Undang-Undang Nomor 4 Tahun 2009 tentang Pertambangan Mineral dan Batubara pasal (1) menyatakan, “mineral dan batubara sebagai sumber daya alam yang tak terbarukan merupakan kekayaan nasional yang dikuasai oleh negara untuk sebesar-besar kesejahteraan rakyat”. Dari bunyi pasal tersebut, idealnya masyarakat berhak merasakan hasil dari pengolahan tambang yang ada di Indonesia, sesuai dengan pasal 33 UUD 1945. Rakyat sudah selayaknya mendapatkan kesejahteraan dari hasil sumber daya alam yang melimpah di Indonesia.
Sebagai kekayaan alam yang dikuasai negara, pengelolaan tambang di Indonesia dijalankan oleh pemerintah, baik pemerintah pusat maupun pemerintah daerah. Hal ini sesuai dengan UU No.4 Tahun 2009 pasal (2), “Penguasaan mineral dan batubara oleh negara sebagaimana dimaksud pada ayat (1) diselenggarakan oleh Pemerintah dan/atau pemerintah daerah”.
Desentralisasi yang diwujudkan dalam otonomi daerah memberi ruang kepada pemerintah daerah untuk mengelola sumber daya alam secara otonom, sehingga memunculkan liberalisasi dalam sektor pertambangan. Daerah-daerah dengan sumber daya tambang menjadi daya tarik bagi penambang dan investor pertambangan sehingga menimbulkan permasalahan sosial, salah satunya konflik antara masyarakat lokal dengan perusahaan tambang. Seperti yang telah diungkapkan sebelumnya, bahwa pada kenyataannya pengelolaan tambang di Indonesia belum berdampak positif bagi masyarakat, justru malah menyengsarakan rakyat. Kita tentu masih ingat dengan kasus PT. Newmont Minahasa Raya, yang bermasalah dengan masyarakat Teluk Buyat, karena limbah pengolahan emas PT. Newmont Minahasa Raya dibuang dan mengendap di perairan Teluk Buyat sehingga mengakibatkan masyarakat sekitar teluk terjangkit berbagai macam penyakit.
Selain kasus PT. Newmont, ada perusahaan tambang internasional yang juga bermasalah, yaitu PT. Freeport Indonesia.

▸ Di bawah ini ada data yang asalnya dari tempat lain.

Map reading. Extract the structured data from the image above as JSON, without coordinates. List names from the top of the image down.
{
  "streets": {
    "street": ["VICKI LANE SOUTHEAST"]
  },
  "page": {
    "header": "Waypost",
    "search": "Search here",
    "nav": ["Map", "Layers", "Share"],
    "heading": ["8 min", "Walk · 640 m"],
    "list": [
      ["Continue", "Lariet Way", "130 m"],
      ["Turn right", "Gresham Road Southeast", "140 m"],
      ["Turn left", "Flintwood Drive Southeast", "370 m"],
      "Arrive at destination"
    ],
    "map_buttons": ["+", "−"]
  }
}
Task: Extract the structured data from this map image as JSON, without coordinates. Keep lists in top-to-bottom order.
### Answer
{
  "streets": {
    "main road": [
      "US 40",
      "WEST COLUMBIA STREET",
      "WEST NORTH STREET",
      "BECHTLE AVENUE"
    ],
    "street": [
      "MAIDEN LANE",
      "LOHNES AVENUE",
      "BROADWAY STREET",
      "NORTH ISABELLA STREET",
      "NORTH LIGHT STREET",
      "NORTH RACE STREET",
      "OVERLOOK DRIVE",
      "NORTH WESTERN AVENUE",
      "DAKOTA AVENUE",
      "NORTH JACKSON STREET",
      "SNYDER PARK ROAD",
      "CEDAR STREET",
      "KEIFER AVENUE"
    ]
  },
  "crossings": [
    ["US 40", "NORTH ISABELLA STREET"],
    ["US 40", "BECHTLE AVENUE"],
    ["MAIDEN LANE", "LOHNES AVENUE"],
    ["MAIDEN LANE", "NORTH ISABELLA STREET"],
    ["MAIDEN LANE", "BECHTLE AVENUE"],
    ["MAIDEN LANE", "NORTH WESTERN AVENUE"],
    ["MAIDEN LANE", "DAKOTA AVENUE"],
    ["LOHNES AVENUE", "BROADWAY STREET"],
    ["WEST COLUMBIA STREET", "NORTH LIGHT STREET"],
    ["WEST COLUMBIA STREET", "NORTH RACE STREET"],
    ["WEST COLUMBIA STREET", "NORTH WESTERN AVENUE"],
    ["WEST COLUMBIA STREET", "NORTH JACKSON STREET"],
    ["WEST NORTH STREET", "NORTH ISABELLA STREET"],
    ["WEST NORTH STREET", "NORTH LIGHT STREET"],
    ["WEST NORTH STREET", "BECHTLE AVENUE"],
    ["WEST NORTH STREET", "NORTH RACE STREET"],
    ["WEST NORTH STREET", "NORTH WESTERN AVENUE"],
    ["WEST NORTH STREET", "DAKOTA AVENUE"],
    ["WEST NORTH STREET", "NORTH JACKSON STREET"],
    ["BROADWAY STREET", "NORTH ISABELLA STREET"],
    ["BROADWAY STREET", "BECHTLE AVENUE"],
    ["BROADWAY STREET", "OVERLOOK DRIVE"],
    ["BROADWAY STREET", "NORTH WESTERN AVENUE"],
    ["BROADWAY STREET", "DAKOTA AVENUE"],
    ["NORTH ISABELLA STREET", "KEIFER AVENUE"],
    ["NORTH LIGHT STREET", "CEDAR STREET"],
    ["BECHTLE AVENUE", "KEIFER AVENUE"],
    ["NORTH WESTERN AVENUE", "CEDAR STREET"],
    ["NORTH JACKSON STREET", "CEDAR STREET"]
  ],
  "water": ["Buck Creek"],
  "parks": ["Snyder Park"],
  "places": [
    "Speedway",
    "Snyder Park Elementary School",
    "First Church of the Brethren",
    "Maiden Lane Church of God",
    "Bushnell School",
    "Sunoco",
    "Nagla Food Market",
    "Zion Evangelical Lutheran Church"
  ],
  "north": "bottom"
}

PT. Freeport telah beroperasi selama setengah abad di tanah Papua, namun apakah yang diberikan Freeport untuk rakyat Papua? hampir tidak ada. Freeport malah mengadu domba masyarakat dengan aparat keamanan seperti TNI dan POLRI dan bersikap represif terhadap mereka dengan alasan mengganggu kepentingan nasional. Di Sidoarjo ada PT. Lapindo Jaya, yang karena kelalaiannya berdampak luar biasa bagi warga Kecamatan Porong dan Tanggulangin, yang sampai saat ini belum ada langkah nyata dari pemerintah untuk menjamin ganti rugi kepada warga yang berada di peta terdampak banjir lumpur meskipun MK telah menetapkan bahwa ganti rugi dibebankan kepada Lapindo dan dijamin pemerintah.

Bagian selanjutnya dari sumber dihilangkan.